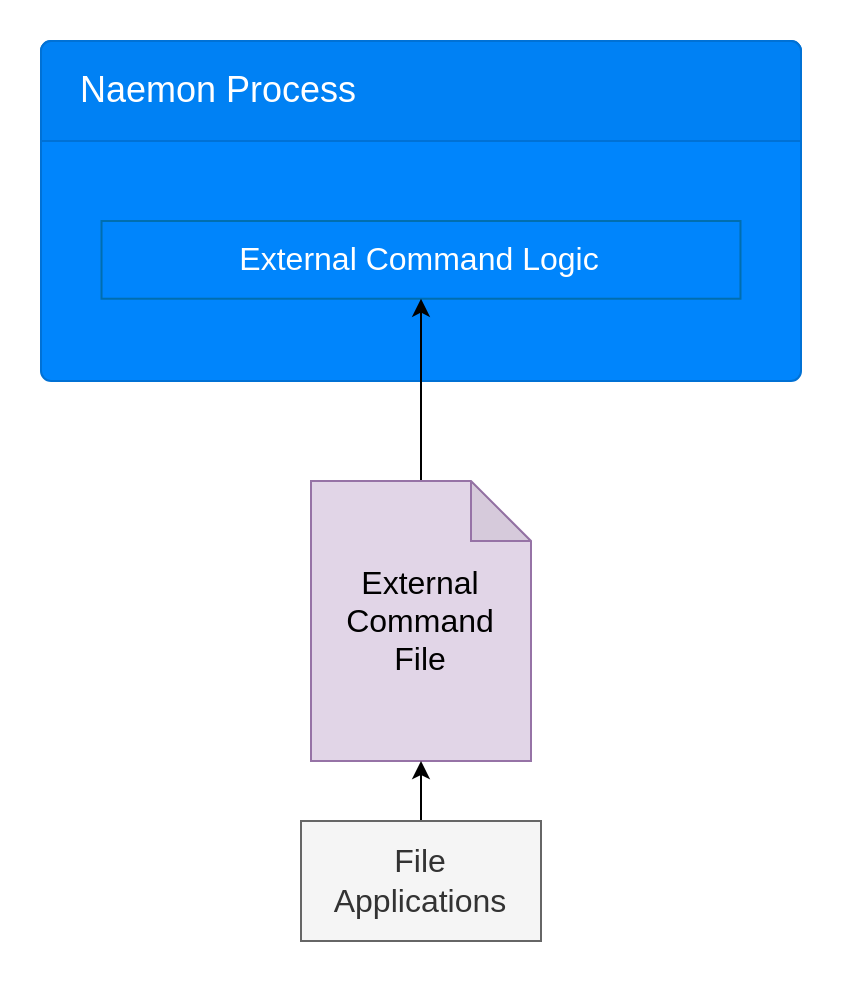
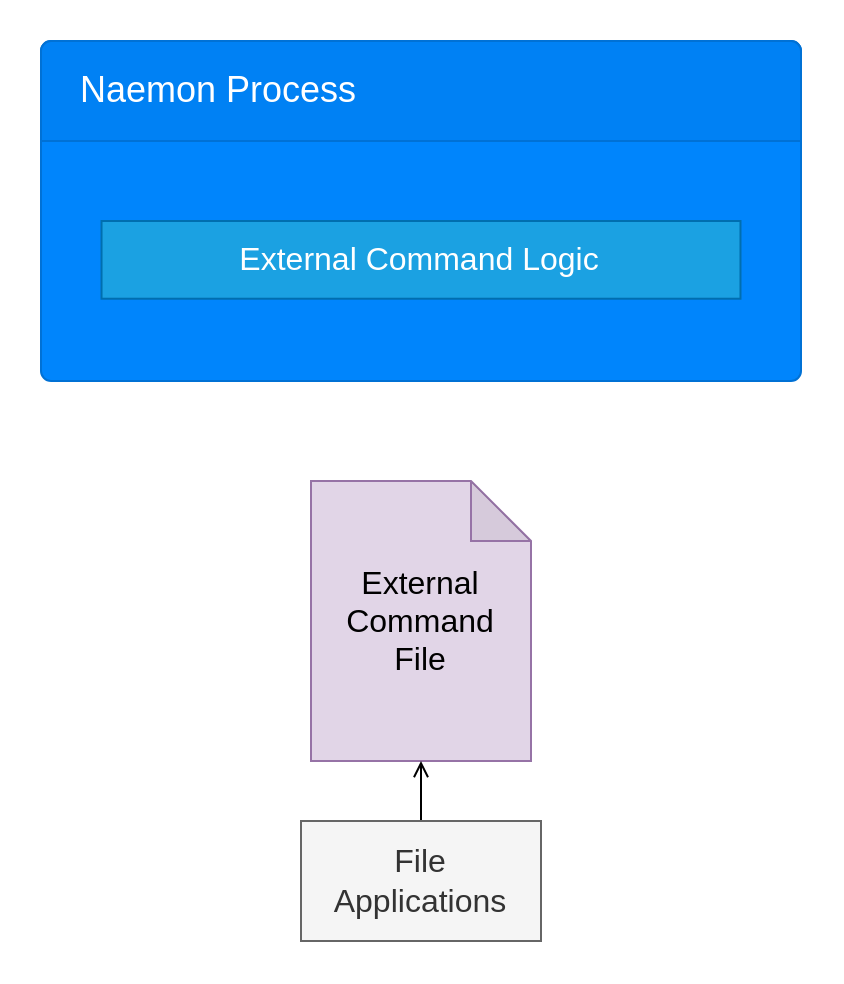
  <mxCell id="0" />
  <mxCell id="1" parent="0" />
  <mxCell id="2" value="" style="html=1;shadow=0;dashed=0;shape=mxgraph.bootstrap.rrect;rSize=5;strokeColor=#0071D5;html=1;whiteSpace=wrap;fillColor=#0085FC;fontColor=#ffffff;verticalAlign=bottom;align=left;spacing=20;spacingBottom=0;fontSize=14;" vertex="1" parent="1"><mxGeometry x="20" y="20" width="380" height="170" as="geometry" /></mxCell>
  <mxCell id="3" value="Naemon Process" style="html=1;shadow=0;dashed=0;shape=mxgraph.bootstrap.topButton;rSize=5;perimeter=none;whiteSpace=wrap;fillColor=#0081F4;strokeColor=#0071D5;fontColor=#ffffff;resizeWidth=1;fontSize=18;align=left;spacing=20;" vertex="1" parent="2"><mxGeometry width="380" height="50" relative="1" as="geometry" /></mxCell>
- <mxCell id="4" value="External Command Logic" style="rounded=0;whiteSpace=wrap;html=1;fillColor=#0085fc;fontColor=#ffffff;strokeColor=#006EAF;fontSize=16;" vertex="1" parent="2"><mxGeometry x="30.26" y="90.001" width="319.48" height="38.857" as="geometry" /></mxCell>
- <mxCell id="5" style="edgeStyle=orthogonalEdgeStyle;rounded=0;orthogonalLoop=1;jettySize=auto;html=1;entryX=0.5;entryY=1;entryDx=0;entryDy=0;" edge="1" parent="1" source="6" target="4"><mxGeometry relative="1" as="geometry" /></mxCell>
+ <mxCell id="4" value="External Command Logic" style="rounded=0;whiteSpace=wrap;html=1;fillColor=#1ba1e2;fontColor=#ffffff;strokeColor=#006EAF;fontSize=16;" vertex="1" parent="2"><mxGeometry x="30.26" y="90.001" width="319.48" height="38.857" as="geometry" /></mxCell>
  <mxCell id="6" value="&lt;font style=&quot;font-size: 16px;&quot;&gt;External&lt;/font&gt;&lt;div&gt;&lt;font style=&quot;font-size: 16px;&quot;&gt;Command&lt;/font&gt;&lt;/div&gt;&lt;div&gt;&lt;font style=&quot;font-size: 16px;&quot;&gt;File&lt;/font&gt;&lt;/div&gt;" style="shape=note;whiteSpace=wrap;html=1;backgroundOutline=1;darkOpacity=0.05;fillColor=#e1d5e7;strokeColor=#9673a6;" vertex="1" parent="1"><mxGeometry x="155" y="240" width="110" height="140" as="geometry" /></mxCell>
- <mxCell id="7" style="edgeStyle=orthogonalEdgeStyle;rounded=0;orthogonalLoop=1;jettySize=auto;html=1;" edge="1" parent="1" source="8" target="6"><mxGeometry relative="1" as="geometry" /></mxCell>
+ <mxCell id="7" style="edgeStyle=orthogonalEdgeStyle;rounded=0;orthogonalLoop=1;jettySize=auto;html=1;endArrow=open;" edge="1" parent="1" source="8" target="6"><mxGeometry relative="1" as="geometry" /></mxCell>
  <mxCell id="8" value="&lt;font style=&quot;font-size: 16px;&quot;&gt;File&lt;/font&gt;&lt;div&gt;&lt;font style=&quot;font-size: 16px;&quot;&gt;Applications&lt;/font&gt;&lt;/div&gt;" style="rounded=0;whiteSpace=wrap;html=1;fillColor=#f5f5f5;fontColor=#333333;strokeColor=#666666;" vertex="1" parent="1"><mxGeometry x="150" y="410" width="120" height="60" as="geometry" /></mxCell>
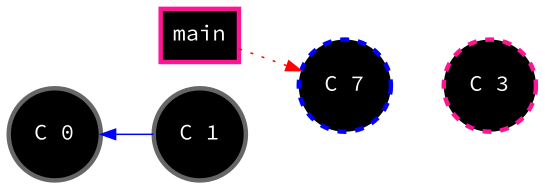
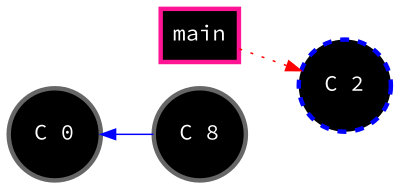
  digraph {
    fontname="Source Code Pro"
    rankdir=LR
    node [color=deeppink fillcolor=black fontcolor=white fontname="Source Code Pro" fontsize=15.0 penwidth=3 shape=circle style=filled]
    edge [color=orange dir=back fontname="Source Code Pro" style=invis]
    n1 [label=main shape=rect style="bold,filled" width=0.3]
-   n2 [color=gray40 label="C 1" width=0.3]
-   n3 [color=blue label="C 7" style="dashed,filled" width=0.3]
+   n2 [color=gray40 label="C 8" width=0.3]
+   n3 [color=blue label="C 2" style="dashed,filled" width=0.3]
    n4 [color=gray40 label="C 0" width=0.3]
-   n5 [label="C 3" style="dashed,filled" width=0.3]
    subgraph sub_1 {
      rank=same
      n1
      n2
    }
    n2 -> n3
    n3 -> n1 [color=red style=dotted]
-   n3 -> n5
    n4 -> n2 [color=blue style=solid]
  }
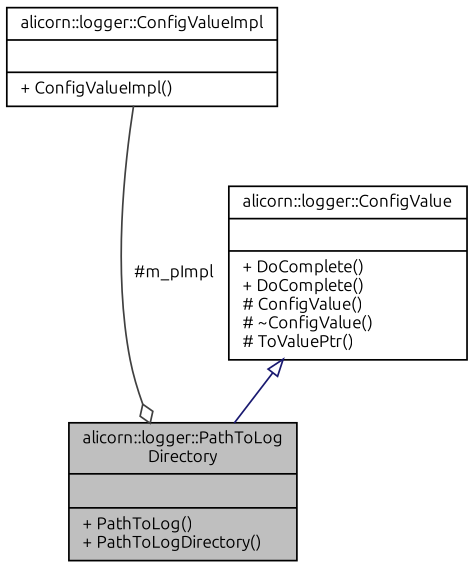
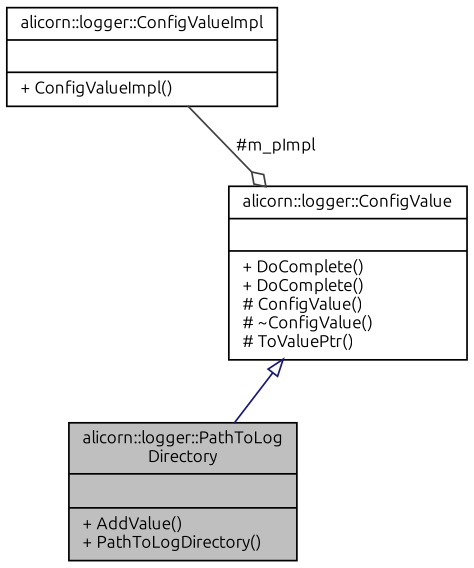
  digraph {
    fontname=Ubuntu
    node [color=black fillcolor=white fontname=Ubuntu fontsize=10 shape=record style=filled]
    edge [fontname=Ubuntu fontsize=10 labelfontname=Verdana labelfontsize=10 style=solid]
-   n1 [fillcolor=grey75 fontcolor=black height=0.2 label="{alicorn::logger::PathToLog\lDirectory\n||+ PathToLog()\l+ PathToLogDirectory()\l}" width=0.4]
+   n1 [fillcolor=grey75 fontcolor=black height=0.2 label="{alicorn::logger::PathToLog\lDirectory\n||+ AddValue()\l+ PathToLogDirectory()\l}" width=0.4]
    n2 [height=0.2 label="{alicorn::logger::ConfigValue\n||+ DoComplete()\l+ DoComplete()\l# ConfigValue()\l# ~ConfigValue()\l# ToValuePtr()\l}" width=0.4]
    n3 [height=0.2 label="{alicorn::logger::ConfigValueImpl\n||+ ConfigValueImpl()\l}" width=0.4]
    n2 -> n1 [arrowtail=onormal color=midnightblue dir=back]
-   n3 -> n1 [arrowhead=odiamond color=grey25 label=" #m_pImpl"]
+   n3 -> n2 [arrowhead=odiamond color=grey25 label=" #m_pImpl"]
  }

__________

◆ Stated exercise ◆
Please find every line in the material above that contains the string "node", and copy each of those lines.

◆ Answer in full ◆
    node [color=deeppink fillcolor=black fontcolor=white fontname="Source Code Pro" fontsize=15.0 penwidth=3 shape=circle style=filled]
    node [color=black fillcolor=white fontname=Ubuntu fontsize=10 shape=record style=filled]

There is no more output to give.